A revolutionary University of Colorado Boulder toilet fueled by the sun that is being developed to help some of the 2.5 billion people around the world lacking safe and sustainable sanitation will be unveiled in India this month.
The self-contained, waterless toilet, designed and built using a $777,000 grant from the Bill & Melinda Gates Foundation, has the capability of heating human waste to a high enough temperature to sterilize human waste and create biochar, a highly porous charcoal, said project principal investigator Karl Linden, professor of environmental engineering. The biochar has a one-two punch in that it can be used to both increase crop yields and sequester carbon dioxide, a greenhouse gas.
The project is part of the Gates Foundation’s “Reinvent the Toilet Challenge,” an effort to develop a next-generation toilet that can be used to disinfect liquid and solid waste while generating useful end products, both in developing and developed nations, said Linden.

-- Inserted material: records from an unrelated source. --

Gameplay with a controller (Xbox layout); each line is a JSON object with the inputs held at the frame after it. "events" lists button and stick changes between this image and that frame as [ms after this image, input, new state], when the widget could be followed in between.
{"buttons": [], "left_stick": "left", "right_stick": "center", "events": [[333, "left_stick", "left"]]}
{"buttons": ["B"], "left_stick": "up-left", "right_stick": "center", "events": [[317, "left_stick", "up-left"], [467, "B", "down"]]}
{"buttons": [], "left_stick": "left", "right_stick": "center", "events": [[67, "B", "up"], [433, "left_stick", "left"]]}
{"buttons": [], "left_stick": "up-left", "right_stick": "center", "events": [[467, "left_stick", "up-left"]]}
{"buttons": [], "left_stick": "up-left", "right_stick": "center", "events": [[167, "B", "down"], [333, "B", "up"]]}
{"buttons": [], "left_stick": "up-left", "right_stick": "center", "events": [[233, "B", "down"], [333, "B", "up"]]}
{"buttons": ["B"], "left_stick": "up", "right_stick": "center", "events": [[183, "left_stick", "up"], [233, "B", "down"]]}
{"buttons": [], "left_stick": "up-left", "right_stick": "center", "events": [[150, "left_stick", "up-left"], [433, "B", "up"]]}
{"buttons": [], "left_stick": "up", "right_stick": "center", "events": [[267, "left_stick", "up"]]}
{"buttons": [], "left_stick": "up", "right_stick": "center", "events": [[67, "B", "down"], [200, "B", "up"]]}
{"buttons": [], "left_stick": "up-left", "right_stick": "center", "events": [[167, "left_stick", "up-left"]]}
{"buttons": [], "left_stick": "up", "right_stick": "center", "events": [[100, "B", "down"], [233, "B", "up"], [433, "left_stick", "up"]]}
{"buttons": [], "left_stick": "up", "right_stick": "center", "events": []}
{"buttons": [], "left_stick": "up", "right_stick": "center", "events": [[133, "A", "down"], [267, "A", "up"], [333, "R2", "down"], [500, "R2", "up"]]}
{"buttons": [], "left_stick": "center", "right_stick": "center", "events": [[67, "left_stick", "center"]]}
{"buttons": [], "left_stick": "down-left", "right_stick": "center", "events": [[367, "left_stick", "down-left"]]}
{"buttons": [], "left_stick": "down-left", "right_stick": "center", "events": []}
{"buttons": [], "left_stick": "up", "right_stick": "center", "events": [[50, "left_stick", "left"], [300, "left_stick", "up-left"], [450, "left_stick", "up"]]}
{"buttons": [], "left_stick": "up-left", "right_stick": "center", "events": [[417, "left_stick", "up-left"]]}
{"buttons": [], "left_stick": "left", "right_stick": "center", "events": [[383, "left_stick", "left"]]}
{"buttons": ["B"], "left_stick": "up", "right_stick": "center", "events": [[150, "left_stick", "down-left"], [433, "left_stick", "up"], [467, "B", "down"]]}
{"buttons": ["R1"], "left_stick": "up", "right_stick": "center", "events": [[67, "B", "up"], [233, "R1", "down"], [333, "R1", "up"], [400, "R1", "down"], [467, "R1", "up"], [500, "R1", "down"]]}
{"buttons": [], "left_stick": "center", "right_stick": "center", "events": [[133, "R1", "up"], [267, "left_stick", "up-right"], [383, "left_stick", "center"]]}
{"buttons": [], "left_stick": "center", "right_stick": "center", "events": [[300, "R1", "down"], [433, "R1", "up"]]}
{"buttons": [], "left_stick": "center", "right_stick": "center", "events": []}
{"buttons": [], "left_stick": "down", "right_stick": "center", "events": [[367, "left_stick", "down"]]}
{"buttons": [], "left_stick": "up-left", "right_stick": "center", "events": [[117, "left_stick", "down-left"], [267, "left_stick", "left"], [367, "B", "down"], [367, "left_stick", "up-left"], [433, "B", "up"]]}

Since the 2012 grant, Linden and his CU-Boulder team have received an additional $1 million from the Gates Foundation for the project, which includes a team of more than a dozen faculty, research professionals and students, many working full time on the effort.
According to the Gates Foundation, the awards recognize researchers who are developing ways to manage human waste that will help improve the health and lives of people around the world. Unsafe methods to capture and treat human waste result in serious health problems and death – food and water tainted with pathogens from fecal matter results in the deaths of roughly 700,000 children each year.
Linden’s team is one of 16 around the world funded by the Gates “Reinvent the Toilet Challenge” since 2011. All have shipped their inventions to Delhi, where they will be on display March 22 for scientists, engineers and dignitaries. Other institutional winners of the grants range from Caltech to Delft University of Technology in the Netherlands and the National University of Singapore.
The CU-Boulder invention consists of eight parabolic mirrors that focus concentrated sunlight to a spot no larger than a postage stamp on a quartz-glass rod connected to eight bundles of fiber-optic cables, each consisting of thousands of intertwined, fused fibers, said Linden. The energy generated by the sun and transferred to the fiber-optic cable system — similar in some ways to a data transmission line — can heat up the reaction chamber to over 600 degrees Fahrenheit to treat the waste material, disinfect pathogens in both feces and urine, and produce char.
“Biochar is a valuable material,” said Linden. “It has good water holding capacity and it can be used in agricultural areas to hold in nutrients and bring more stability to the soils.” A soil mixture containing 10 percent biochar can hold up to 50 percent more water and increase the availability of plant nutrients, he said. Additionally, the biochar can be burned as charcoal and provides energy comparable to that of commercial charcoal.
Linden is working closely with project co-investigators Professor R. Scott Summers of environmental engineering and Professor Alan Weimer chemical and biological engineering and a team of postdoctoral fellows, professionals, graduate students, undergraduates and a high school student.
“We are doing something that has never been done before,” said Linden. “While the idea of concentrating solar energy is not new, transmitting it flexibly to a customizable location via fiber-optic cables is the really unique aspect of this project.” The interdisciplinary project requires chemical engineers for heat transfer and solar energy work, environmental engineers for waste treatment and stabilization, mechanical engineers to build actuators and moving parts and electrical engineers to design control systems, Linden said.
Tests have shown that each of the eight fiber-optic cables can produce between 80 and 90 watts of energy, meaning the whole system can deliver up to 700 watts of energy into the reaction chamber, said Linden. In late December, tests at CU-Boulder showed the solar energy directed into the reaction chamber could easily boil water and effectively carbonize solid waste.
While the current toilet has been created to serve four to six people a day, a larger facility that could serve several households simultaneously is under design with the target of meeting a cost level of five cents a day per user set by the Gates Foundation. “We are continuously looking for ways to improve efficiency and lower costs,” he said.